This, as I expected, was a bolt from the blue for Larry, because I believe he had no idea that I knew of his growing attachment and increasing encounters with a pretty little English maid from the flat above. At any rate he grinned sheepishly and withdrew, taking the tea with him. For once, a retort of any kind was lacking.

I stripped and plunged into a cold tub, and in fifteen minutes was seated at one of Larry’s inimitable breakfasts, wondering what I should do without him, if anything should come of his attachment to the girl upstairs. Moore had ways of his own of finding things out, and he had told me of Larry’s conversations on the stairs. One of Moore’s maxims was: “Where there’s a woman, there’s trouble.” But neither of us took Larry’s attachment very seriously; there had been too many of them. Moore only feared that he might become too expansive concerning our affairs. But that I never even considered. You must trust somebody, and Larry had shown himself entirely trustworthy.

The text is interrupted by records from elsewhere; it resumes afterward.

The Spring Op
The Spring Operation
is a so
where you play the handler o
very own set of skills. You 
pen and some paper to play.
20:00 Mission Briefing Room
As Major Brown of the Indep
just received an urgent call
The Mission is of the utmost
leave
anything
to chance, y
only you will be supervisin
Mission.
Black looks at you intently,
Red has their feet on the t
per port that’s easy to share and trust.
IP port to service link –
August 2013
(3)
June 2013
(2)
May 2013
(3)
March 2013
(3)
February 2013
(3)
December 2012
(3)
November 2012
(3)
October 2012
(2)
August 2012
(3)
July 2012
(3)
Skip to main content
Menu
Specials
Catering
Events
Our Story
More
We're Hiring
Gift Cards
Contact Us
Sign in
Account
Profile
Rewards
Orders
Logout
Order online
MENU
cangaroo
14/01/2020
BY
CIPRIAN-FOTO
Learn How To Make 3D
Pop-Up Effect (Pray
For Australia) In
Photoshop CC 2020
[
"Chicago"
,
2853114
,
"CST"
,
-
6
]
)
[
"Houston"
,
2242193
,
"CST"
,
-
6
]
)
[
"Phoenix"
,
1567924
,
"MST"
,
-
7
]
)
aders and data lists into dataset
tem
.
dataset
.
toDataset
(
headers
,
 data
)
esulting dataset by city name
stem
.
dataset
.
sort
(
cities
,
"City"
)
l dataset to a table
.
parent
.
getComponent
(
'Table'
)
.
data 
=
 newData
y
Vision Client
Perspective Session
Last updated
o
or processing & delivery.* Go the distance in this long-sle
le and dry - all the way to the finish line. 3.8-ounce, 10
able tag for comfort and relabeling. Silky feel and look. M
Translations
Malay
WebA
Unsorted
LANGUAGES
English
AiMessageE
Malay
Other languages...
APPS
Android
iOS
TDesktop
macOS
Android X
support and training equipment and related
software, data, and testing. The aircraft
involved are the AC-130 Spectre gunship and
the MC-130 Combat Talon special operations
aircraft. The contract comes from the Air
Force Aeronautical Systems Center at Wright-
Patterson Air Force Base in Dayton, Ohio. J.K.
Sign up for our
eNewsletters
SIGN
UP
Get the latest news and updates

He stood by until I had taken the edge from my appetite, and then I turned upon him. “Now then, Larry,” I said briskly, “pull up a chair and sit down. We’ve got some plans this afternoon that you’re in on, and I can’t have you making a mess of them.”

Larry grunted. “Twas something else I made a mess of last night, sor,” he remarked. “An’ small thanks I get——”

“Sit down!” I roared. “And shut up!”

Larry sank into a seat, grinning feebly.

“Now,” I began, after a moment, “you and Moore and I are to have a council of war this afternoon. I’ll tell you this much, Larry. Moore is being followed and we’ve got to be careful. His idea is that he should walk through the Park, and that you and I should take a taxi and pick him up in some open space, where his shadow can’t get close to him. What do you think of the plan? You see, they don’t suspect me as yet.”

Larry pricked up his ears at this. “Who’s ‘they,’ sor?” he demanded. “Was it that pasty lad with the gun last night?”

“He and his friends, Larry—and a lot of friends he seems to have. But I think, Larry—I hope—that they may know something about my sister.”

“By gorry, sor, gimme the address again—but sure, don’t I know it?—and I’ll have the heart out av him, ’Tis meself will wring the truth out av the dog, if I have to sthrangle him.”